■ **WORK REQUEST**
What follows is a listing to transcribe exactly, leaving the pictures out.

START DATA SHOWN

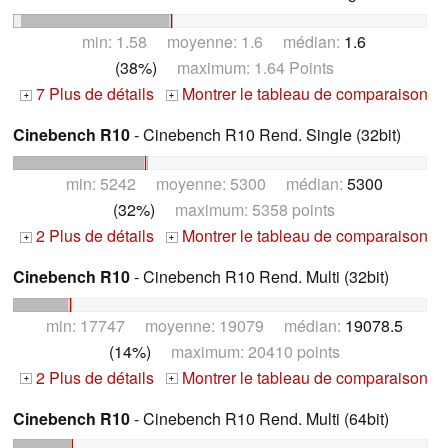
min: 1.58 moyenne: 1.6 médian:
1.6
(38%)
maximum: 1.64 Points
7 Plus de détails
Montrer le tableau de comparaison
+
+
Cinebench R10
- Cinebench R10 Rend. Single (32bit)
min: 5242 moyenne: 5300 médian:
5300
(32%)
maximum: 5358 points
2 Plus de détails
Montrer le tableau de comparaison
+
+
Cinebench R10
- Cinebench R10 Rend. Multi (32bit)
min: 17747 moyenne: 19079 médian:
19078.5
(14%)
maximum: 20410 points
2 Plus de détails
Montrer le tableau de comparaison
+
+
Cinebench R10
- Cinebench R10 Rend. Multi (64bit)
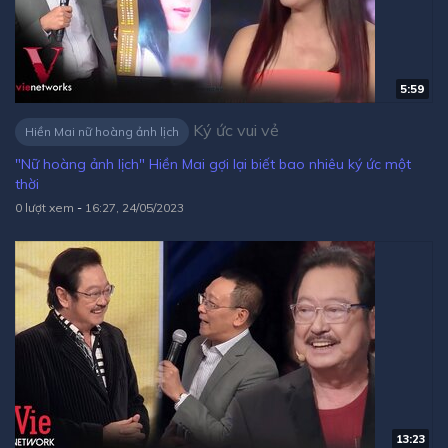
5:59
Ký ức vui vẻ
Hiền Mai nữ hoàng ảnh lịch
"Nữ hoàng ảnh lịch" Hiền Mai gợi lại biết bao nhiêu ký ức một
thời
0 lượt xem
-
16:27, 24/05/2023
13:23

END DATA SHOWN

■ **ANSWER SECTION**
min: 1.58 moyenne: 1.6 médian:
1.6
(38%)
maximum: 1.64 Points
7 Plus de détails
Montrer le tableau de comparaison
+
+
Cinebench R10
- Cinebench R10 Rend. Single (32bit)
min: 5242 moyenne: 5300 médian:
5300
(32%)
maximum: 5358 points
2 Plus de détails
Montrer le tableau de comparaison
+
+
Cinebench R10
- Cinebench R10 Rend. Multi (32bit)
min: 17747 moyenne: 19079 médian:
19078.5
(14%)
maximum: 20410 points
2 Plus de détails
Montrer le tableau de comparaison
+
+
Cinebench R10
- Cinebench R10 Rend. Multi (64bit)
5:59
Ký ức vui vẻ
Hiền Mai nữ hoàng ảnh lịch
"Nữ hoàng ảnh lịch" Hiền Mai gợi lại biết bao nhiêu ký ức một
thời
0 lượt xem
-
16:27, 24/05/2023
13:23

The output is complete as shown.